- _WHAT THE EXERCISE ASKS_
Would you copy all lines in the data that contain the word "labels"?

- _INPUT RECORDS_
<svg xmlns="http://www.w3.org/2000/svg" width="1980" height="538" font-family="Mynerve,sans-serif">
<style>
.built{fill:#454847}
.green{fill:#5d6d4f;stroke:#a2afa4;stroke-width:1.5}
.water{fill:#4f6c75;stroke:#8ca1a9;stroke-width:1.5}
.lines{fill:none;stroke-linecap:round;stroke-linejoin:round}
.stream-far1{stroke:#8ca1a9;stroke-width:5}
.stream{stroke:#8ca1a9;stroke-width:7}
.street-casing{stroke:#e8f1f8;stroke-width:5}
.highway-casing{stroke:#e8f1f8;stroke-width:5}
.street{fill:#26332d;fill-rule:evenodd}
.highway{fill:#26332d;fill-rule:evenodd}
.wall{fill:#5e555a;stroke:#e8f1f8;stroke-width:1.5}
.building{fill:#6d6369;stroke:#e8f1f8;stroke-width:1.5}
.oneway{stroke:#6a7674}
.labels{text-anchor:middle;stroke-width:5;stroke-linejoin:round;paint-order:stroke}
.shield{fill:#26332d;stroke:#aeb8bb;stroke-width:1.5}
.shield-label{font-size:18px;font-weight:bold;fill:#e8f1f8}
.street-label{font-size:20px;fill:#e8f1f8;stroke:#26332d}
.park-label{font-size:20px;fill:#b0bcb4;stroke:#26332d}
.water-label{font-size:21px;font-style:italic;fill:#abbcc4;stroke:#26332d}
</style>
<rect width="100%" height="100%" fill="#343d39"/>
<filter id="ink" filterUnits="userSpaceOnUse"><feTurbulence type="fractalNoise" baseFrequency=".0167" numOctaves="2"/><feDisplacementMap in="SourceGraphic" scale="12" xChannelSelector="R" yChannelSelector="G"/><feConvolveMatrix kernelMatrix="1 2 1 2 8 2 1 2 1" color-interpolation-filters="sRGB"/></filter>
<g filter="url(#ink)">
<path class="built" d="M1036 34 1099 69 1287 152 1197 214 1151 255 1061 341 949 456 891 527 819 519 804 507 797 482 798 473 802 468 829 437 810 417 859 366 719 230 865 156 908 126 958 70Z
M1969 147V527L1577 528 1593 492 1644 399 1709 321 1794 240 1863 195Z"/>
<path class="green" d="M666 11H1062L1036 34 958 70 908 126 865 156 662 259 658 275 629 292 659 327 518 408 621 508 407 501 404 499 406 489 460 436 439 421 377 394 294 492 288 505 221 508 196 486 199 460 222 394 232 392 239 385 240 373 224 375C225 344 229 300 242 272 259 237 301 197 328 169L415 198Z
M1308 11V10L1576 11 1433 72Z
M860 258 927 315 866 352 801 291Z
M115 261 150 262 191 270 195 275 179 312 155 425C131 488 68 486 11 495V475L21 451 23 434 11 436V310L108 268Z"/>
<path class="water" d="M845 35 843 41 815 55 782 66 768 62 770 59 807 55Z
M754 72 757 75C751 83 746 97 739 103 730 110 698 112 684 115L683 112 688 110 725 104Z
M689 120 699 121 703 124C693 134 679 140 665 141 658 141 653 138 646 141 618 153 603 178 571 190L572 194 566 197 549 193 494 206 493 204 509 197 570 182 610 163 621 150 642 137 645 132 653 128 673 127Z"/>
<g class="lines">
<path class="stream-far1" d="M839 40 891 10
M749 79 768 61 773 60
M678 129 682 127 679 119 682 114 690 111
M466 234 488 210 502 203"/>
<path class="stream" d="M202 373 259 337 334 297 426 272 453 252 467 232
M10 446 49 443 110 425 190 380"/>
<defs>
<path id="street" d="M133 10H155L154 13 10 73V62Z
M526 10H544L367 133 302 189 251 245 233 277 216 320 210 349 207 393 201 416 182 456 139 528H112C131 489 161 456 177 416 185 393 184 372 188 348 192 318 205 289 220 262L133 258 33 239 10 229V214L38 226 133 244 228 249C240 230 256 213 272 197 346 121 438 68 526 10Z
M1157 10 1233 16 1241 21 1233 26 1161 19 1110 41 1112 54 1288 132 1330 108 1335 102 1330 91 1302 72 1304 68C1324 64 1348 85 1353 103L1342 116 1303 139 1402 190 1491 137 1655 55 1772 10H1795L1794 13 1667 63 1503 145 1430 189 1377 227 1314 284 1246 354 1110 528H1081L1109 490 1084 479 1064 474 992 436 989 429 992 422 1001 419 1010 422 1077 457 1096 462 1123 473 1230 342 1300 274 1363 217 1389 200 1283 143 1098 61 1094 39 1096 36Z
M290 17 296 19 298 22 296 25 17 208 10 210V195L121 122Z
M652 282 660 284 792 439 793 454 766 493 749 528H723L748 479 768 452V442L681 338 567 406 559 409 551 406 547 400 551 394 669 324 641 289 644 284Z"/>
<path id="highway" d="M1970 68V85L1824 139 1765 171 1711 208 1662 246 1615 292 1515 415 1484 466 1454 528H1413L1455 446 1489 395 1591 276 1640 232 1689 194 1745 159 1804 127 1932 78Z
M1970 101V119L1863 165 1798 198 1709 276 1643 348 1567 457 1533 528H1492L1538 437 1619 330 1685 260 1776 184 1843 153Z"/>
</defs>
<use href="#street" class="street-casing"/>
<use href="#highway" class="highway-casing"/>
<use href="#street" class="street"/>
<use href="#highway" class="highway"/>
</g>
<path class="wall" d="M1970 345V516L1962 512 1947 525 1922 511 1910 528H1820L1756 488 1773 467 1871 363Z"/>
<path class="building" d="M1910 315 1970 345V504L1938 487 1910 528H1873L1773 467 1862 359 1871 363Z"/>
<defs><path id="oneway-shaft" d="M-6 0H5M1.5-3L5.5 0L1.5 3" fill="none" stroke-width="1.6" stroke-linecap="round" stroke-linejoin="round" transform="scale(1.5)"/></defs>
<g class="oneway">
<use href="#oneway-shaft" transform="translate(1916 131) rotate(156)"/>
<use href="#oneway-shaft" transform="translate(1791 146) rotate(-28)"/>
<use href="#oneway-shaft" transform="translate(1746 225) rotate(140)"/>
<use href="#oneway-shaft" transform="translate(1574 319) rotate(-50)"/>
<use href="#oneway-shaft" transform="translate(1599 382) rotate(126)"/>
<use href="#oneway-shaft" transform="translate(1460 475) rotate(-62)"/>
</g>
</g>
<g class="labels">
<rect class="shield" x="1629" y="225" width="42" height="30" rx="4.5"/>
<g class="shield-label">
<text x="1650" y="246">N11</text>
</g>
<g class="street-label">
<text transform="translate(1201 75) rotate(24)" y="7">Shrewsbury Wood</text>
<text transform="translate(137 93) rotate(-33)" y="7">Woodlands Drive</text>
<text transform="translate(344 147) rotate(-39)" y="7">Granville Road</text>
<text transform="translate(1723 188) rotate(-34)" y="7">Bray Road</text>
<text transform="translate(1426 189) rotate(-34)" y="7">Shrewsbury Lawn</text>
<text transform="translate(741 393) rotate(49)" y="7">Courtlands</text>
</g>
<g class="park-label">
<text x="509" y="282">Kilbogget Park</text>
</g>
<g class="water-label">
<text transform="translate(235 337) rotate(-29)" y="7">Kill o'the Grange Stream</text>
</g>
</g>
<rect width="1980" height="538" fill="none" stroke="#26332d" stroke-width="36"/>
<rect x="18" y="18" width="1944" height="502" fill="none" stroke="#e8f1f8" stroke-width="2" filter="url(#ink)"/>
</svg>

- _TASK SOLUTION_
.labels{text-anchor:middle;stroke-width:5;stroke-linejoin:round;paint-order:stroke}
<g class="labels">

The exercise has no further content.